Though we may not be able to deal with difficulties in the same way as our ancestors, we too will find our way through.

Also, I take heart from two of my favorite quotations.

“You must be the change you wish to see in the world.” — Ghandi

“Never doubt that a small group of thoughtful, committed citizens can change the world; indeed, it’s the only thing that ever has.” — Margaret Mead

We don’t have to do everything to fix things. We just have to do something, preferably something that takes us out of ourselves and helps others.

So, be kind. Check in with friends and neighbors.

And, for heaven’s sake, quit hoarding toilet paper and hand sanitizer!

 

4 thoughts on “Our Ancestors: We Know We Can Make It Through Because We Know They Did

  1. My grandmother almost died as a young woman in the Spanish flu epidemic.
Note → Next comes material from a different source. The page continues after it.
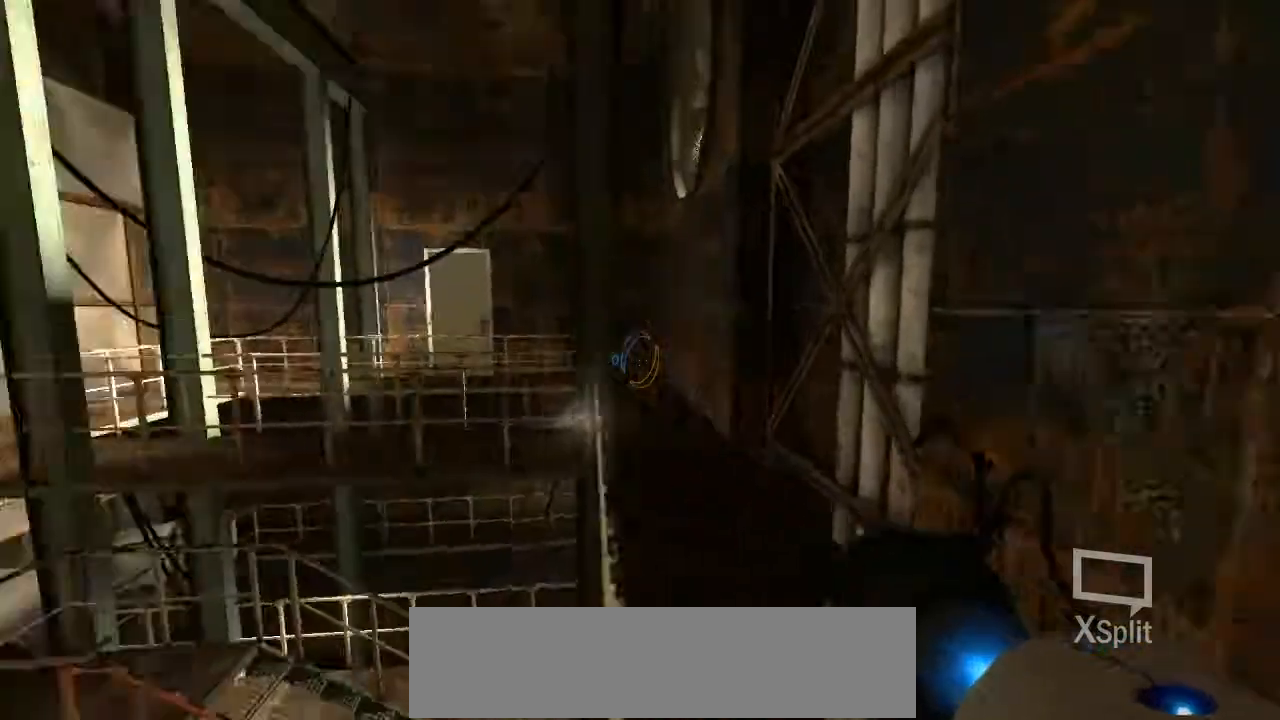
{"keys": ["w"], "mouse": [], "events": [[436, "d", "up"]]}
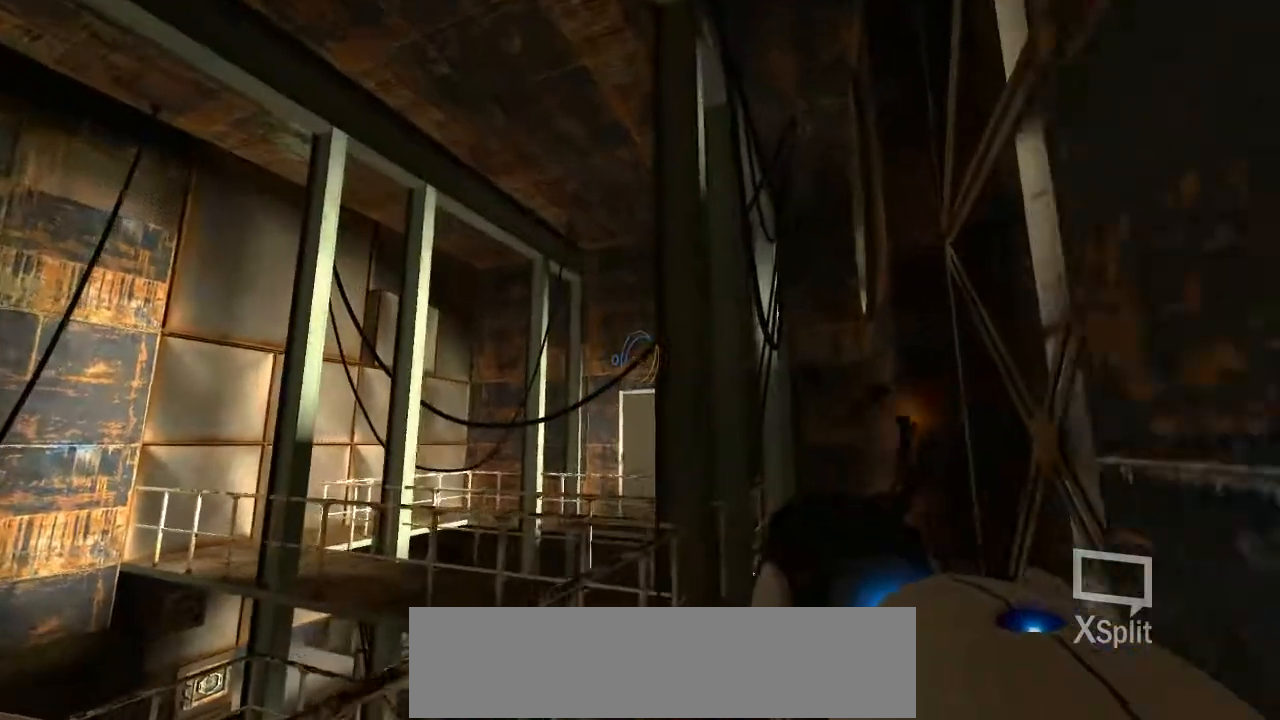
{"keys": ["d", "w"], "mouse": [], "events": [[302, "d", "down"]]}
My mother brought up 4 small children in wartime occupied Holland during an intense winter famine that killed thousands (https://en.wikipedia.org/wiki/Dutch_famine_of_1944%E2%80%9345). People burned their doors and furniture to stay warm. It taught her, and by direct example, all her children (I’m one of the last) to be frugal. Until I was over 10 years old, I had never owned a sweater made of new wool. I spent long hours holding up my arms for her to wind freshly unpicked and washed wool onto them. She too canned *everything* – I particularly remember the Dutch-style applesauce with cloves and cinnamon. And I can still make a roast chicken stretch till it screams. The skill for making-do and improvisation is going to stand me in good stead. My store cupboard is perhaps a little heavier on the dried goods, flour and sugar than normal, but I know how to hold out. You’re right, our ancestors and their times have a lot to teach us.